> **Texto**:
□ □ □
De esta forma, se iba despolitizando el proceso de formación de políticas de la sociedad capitalista de bienestar. La función ideológica de la burocracia consistía en que la “ciudadanía clientelar” se convencía de que las cuestiones de legislación y producción de políticas públicas debían relegarse a manos de expertos. Incluso la clase política fue dando paso al gobierno de especialistas, que desterraban progresivamente a los “políticos inspirados” adoptando un lenguaje de racionalidad económica para dar apariencia de seriedad, e ir implementando toda una serie de medidas que nadie discutía, porque conseguían revestirse de una disciplina científica. Fue lo que Habermas sentenció como la sustitución de la razón dialógica deliberativa por una razón técnica y burocrática que afirmaba estar exenta de valores.
La aparición de Thatcher y Reagan contribuyó a agudizar todas estas lógicas imponiendo una hegemonía discursiva neoliberal que “redujo la igualdad a una visión idealizada del intercambio mercantil, la elección individual y el logro meritocrático, mientras cerraba los ojos ante las desigualdades estructurales laboriosamente descubiertas y cuestionadas durante décadas”.5 Lo peor de ello es que esta transformación paulatina del principio de igualdad obligó a la socialdemocracia europea a emprender un viaje hacia “el centro radical” como única alternativa para poder ganar unas elecciones. Es conocida esa anécdota que cuenta cómo, terminado su mandato, preguntaron a Thatcher cuál había sido su máximo logro. En un ejercicio de la sutileza despiadada que tanto caracterizaba a la “Dama de Hierro”, contestó: “mi máximo logro ha sido Tony Blair”.
□ □ □
> **Registros facilitados**:

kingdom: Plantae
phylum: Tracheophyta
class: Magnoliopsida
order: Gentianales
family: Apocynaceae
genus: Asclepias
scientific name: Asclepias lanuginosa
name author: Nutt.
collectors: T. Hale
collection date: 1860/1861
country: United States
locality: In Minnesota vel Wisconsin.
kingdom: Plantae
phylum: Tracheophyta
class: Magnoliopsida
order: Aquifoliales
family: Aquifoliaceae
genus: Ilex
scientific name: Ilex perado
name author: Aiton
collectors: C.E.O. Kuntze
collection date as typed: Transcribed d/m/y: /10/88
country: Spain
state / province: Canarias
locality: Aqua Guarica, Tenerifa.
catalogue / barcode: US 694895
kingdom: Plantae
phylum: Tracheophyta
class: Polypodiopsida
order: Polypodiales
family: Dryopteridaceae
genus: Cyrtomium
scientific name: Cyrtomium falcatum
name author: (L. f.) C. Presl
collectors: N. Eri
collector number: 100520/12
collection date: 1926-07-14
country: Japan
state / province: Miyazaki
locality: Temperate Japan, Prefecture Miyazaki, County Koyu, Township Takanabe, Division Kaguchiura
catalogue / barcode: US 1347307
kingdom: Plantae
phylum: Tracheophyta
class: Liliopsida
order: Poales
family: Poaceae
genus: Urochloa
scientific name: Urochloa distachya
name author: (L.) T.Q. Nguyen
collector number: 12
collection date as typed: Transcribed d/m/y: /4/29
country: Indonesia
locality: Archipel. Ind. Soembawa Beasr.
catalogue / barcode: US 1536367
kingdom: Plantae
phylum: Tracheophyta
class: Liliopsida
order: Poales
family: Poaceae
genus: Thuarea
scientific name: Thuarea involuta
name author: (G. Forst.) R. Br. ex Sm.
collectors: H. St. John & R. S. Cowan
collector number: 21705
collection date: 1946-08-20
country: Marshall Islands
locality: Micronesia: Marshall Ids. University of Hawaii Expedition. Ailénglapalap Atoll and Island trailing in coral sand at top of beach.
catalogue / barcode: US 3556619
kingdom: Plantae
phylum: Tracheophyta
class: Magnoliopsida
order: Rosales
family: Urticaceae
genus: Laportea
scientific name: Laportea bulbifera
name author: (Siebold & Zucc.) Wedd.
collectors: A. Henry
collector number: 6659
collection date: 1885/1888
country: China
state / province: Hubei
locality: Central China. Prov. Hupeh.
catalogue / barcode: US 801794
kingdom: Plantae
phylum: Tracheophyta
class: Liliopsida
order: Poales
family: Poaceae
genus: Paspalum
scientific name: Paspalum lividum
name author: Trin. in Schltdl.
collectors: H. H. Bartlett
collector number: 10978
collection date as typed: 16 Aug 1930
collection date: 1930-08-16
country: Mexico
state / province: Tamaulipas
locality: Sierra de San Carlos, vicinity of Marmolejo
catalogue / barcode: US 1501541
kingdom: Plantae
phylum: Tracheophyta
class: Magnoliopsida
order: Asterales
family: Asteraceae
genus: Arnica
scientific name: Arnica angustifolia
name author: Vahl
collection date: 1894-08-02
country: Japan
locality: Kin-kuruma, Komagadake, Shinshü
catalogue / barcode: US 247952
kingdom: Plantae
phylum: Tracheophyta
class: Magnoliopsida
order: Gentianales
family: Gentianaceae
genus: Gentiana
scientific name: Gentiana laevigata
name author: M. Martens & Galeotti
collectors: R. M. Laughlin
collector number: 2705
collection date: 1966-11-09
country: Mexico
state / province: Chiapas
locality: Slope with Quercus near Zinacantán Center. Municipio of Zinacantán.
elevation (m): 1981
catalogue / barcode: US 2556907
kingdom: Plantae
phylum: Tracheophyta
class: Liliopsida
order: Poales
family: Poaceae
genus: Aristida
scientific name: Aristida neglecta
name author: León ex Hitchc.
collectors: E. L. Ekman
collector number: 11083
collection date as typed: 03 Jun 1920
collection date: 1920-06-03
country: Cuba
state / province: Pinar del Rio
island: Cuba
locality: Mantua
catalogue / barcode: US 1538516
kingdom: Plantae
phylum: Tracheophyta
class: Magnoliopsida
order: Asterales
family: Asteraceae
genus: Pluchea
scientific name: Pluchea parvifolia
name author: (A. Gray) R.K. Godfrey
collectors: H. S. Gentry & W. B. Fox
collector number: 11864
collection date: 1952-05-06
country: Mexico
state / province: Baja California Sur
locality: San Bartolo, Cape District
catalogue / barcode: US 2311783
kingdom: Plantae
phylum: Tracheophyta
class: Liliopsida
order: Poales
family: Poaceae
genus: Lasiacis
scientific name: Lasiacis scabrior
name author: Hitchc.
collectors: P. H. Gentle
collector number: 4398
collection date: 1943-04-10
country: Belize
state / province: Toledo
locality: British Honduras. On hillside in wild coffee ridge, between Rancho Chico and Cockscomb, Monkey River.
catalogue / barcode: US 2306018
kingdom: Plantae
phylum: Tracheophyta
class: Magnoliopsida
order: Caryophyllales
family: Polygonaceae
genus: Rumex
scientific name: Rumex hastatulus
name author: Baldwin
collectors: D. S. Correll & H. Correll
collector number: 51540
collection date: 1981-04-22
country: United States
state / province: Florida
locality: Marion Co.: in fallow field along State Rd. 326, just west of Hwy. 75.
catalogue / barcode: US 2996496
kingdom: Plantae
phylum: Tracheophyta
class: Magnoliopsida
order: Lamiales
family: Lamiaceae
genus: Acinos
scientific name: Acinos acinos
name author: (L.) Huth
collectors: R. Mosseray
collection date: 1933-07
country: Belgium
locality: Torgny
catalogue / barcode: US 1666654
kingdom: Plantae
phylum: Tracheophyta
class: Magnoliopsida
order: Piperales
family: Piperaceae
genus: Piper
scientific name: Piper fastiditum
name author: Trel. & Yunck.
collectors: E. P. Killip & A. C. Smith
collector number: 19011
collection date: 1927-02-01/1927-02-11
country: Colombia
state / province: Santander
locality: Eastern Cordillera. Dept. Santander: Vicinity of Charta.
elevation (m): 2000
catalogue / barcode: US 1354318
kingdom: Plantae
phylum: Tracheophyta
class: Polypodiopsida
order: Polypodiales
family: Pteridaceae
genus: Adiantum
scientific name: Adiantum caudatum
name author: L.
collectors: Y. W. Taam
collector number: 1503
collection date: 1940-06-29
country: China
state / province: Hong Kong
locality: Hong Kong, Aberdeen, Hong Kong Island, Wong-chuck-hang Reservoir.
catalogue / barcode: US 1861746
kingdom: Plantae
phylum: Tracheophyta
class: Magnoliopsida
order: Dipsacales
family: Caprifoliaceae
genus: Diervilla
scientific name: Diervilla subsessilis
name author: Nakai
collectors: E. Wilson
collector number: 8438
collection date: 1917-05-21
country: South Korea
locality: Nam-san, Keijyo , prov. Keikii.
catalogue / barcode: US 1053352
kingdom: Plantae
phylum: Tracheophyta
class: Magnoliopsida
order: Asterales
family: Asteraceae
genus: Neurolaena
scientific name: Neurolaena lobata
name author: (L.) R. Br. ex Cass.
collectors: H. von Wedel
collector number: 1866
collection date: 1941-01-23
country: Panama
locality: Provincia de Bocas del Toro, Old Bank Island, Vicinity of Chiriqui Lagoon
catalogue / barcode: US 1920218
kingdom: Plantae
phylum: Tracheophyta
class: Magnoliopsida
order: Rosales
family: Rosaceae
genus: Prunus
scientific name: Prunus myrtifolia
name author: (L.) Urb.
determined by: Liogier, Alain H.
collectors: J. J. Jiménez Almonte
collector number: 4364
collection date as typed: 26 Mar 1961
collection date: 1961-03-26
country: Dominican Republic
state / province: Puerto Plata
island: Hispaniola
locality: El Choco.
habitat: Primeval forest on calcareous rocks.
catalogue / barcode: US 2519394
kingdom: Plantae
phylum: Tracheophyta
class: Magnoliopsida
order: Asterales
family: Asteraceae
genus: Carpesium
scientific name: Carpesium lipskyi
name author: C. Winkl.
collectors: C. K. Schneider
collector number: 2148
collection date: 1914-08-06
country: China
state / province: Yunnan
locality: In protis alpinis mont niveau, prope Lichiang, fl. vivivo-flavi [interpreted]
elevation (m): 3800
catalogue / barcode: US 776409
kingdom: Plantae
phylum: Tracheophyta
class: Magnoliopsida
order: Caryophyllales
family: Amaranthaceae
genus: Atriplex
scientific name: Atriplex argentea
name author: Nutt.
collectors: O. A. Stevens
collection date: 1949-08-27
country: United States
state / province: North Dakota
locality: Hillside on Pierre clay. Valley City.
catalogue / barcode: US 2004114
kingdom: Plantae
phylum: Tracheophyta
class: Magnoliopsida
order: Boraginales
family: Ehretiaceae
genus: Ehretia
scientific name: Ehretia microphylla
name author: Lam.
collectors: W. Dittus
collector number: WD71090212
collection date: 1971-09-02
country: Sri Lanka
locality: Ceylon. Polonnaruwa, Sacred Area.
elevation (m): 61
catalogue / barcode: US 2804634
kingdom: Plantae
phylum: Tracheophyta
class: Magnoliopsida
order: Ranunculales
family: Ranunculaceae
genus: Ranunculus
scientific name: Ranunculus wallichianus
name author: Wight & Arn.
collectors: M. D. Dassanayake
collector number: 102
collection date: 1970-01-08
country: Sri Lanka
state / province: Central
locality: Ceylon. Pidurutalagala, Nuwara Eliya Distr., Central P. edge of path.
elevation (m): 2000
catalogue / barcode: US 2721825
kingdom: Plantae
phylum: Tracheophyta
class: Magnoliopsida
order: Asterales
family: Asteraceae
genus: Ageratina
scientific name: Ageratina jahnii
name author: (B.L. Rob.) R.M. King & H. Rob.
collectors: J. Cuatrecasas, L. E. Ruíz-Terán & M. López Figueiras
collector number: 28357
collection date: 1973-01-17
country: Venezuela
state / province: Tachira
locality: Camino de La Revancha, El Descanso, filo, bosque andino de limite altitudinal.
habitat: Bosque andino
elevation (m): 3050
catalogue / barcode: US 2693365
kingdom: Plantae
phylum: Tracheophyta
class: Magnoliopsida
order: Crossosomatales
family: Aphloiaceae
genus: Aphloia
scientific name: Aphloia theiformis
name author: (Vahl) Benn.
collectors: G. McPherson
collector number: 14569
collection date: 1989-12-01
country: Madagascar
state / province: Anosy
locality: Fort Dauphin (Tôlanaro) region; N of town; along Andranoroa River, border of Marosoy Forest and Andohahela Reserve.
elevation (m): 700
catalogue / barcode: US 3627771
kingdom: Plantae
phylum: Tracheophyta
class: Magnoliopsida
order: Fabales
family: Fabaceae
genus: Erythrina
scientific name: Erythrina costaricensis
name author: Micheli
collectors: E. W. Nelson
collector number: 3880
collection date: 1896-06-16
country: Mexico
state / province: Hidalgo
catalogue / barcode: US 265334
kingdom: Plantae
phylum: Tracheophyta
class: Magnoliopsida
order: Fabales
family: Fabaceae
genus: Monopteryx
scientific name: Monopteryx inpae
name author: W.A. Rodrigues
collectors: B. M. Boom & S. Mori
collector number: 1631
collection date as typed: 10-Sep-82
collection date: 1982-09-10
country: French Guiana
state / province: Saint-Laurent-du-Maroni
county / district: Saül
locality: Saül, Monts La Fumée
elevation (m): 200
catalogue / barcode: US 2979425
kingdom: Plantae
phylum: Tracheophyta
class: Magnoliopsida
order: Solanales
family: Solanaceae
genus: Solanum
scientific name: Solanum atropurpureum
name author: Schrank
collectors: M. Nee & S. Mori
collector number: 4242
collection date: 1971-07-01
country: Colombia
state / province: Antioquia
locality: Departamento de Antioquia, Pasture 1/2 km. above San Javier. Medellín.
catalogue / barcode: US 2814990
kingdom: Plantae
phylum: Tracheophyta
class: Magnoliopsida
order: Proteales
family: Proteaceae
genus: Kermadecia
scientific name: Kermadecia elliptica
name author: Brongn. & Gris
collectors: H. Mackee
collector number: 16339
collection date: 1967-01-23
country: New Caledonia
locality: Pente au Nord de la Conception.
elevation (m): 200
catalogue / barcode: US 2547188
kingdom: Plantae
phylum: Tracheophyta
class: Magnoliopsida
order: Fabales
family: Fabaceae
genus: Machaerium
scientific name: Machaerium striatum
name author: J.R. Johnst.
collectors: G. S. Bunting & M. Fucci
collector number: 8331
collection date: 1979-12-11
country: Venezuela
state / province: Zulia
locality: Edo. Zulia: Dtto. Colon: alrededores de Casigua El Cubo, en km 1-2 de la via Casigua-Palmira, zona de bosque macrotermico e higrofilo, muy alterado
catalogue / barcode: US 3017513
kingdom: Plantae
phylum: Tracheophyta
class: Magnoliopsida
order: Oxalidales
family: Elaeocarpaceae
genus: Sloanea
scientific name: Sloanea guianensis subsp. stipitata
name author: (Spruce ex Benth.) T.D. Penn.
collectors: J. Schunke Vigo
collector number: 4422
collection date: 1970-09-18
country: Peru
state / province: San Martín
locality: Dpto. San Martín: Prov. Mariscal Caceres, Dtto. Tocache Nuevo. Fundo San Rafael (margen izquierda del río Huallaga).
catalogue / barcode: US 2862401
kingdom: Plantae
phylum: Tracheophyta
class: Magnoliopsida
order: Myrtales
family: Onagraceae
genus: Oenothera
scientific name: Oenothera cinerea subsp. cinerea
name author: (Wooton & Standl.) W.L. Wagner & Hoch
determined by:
□ □ □
> **Tareas pendientes**:
**a)** Vuelve a escribir sin cambios el tramo de las filas del catálogo que va desde la línea que contiene "scientific name: Ageratina jahnii" hasta la que contiene "name author: W.A. Rodrigues", ambas incluidas.
**b)** Escribe la continuación del texto sobre la despolitización y la hegemonía neoliberal, empezando justo después de su última frase.

> **Respuestas por tarea**:
**a)**
scientific name: Ageratina jahnii
name author: (B.L. Rob.) R.M. King & H. Rob.
collectors: J. Cuatrecasas, L. E. Ruíz-Terán & M. López Figueiras
collector number: 28357
collection date: 1973-01-17
country: Venezuela
state / province: Tachira
locality: Camino de La Revancha, El Descanso, filo, bosque andino de limite altitudinal.
habitat: Bosque andino
elevation (m): 3050
catalogue / barcode: US 2693365
kingdom: Plantae
phylum: Tracheophyta
class: Magnoliopsida
order: Crossosomatales
family: Aphloiaceae
genus: Aphloia
scientific name: Aphloia theiformis
name author: (Vahl) Benn.
collectors: G. McPherson
collector number: 14569
collection date: 1989-12-01
country: Madagascar
state / province: Anosy
locality: Fort Dauphin (Tôlanaro) region; N of town; along Andranoroa River, border of Marosoy Forest and Andohahela Reserve.
elevation (m): 700
catalogue / barcode: US 3627771
kingdom: Plantae
phylum: Tracheophyta
class: Magnoliopsida
order: Fabales
family: Fabaceae
genus: Erythrina
scientific name: Erythrina costaricensis
name author: Micheli
collectors: E. W. Nelson
collector number: 3880
collection date: 1896-06-16
country: Mexico
state / province: Hidalgo
catalogue / barcode: US 265334
kingdom: Plantae
phylum: Tracheophyta
class: Magnoliopsida
order: Fabales
family: Fabaceae
genus: Monopteryx
scientific name: Monopteryx inpae
name author: W.A. Rodrigues

**b)**
Y con el miedo volvimos a los Estados hobbesianos
Los procesos de globalización, el descontrol estatal sobre los flujos globales de capital, bienes, servicios, tecnología, comunicación y poder fueron agudizando esta crisis para la que la socialdemocracia no hallaba respuestas. Se fue haciendo cierta esa frase de Tony Judt que afirmaba: “estoy seguro de que el poder de los intereses creados se ha exagerado enormemente en comparación con la restricción gradual de las ideas”.6 Mientras el capitalismo global seguía prosperando, las ideologías nacionalistas iban emergiendo por todo el mundo. Asistíamos a una pérdida paulatina de poder de los Estados nación tal y como habían sido creados durante la Edad Moderna, al mismo tiempo que iban mostrando su incapacidad para “navegar en las aguas inexploradas y tormentosas que se extendían entre el poder de las redes globales y el desafío de las identidades singulares”.7 Ante los desafíos que planteaba la globalización de la delincuencia, de la protesta social, de una nueva forma de rebelión cristalizada en un nuevo terrorismo transfronterizo, el Estado solo sabía reaccionar creando fronteras.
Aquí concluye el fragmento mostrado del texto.